BEGIN
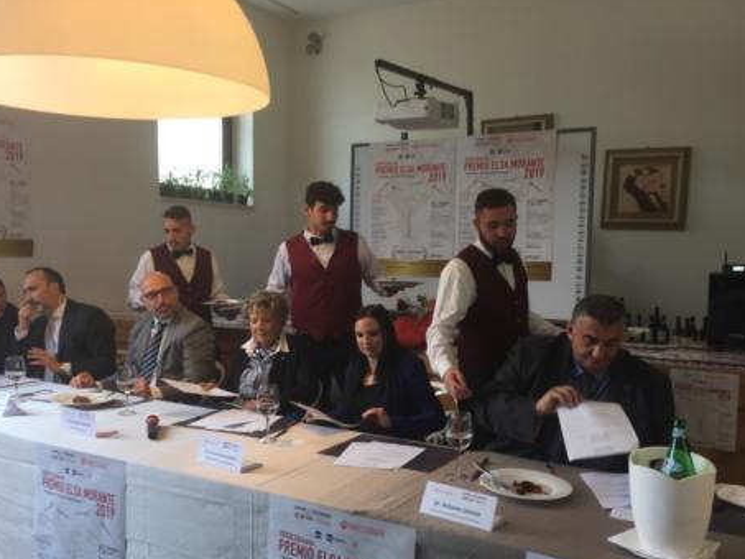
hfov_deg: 56.8
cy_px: 302
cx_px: 377
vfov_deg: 44.1
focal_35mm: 32
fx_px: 689
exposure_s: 1/50
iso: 40
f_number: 2.2
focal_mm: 4.15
END
▶ _Requirement_
If a record holds a picture, leave that picture out; retype everything else exactly.

▶ _Reply_
hfov_deg: 56.8
cy_px: 302
cx_px: 377
vfov_deg: 44.1
focal_35mm: 32
fx_px: 689
exposure_s: 1/50
iso: 40
f_number: 2.2
focal_mm: 4.15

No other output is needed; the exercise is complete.